* DIRECTIONS *
Return the passage on drilling efficiency and added capital word for word, from start to finish.

* EXCERPT PROVIDED *
= = = =
The issue that Rick mentioned, just to repeat myself, is that we've got some rigs that are really setting kind of performance records in the basin. We've got completion crews that are setting performance records in the basin. With our acreage, it's pretty easy for us to do best practices and really sit down. And we've had three rigs side by side.
They're literally a few thousand feet apart. We've had the frac crews side by side. So, those efficiencies are partially a function of just the way our acreage is set up. So, it's a combination of things.
The increase in capital that we just announced, the additional $45 million and the additional wells that that's going to enable us to do towards the end of the year, you really will not see any production benefit from that additional capital until 2019.
Keep in mind that when we start a package of wells, these are anywhere from 8 to 11, 12 wells at a time.
= = = =
* LISTED ENTRIES *

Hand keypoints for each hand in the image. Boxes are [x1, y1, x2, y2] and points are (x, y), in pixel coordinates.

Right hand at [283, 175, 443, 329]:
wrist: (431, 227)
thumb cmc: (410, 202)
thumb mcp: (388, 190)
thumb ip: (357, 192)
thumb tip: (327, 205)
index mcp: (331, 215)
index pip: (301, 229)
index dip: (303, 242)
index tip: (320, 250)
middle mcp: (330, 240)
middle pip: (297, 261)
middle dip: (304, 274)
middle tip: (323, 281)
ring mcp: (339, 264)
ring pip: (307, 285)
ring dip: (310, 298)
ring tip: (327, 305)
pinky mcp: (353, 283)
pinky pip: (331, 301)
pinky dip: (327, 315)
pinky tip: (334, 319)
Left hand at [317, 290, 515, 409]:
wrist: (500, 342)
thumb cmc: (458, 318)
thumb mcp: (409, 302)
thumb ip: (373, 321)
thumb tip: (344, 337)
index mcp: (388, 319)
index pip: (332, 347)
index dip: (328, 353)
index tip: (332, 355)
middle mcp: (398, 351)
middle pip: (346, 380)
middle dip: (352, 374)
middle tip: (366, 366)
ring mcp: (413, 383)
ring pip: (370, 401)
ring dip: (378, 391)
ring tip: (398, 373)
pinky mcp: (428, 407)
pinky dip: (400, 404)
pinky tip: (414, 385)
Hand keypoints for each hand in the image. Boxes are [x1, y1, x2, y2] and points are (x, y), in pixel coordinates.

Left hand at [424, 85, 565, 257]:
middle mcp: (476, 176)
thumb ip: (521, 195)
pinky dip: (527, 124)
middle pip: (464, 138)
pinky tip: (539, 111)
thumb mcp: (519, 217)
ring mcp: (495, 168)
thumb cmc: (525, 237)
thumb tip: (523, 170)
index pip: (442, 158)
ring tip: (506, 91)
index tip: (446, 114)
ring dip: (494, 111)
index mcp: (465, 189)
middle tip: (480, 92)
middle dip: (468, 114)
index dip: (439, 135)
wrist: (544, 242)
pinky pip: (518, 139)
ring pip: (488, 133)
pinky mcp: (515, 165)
= = = =
* RESPONSE TO THIS EXERCISE *
The issue that Rick mentioned, just to repeat myself, is that we've got some rigs that are really setting kind of performance records in the basin. We've got completion crews that are setting performance records in the basin. With our acreage, it's pretty easy for us to do best practices and really sit down. And we've had three rigs side by side.
They're literally a few thousand feet apart. We've had the frac crews side by side. So, those efficiencies are partially a function of just the way our acreage is set up. So, it's a combination of things.
The increase in capital that we just announced, the additional $45 million and the additional wells that that's going to enable us to do towards the end of the year, you really will not see any production benefit from that additional capital until 2019.
Keep in mind that when we start a package of wells, these are anywhere from 8 to 11, 12 wells at a time.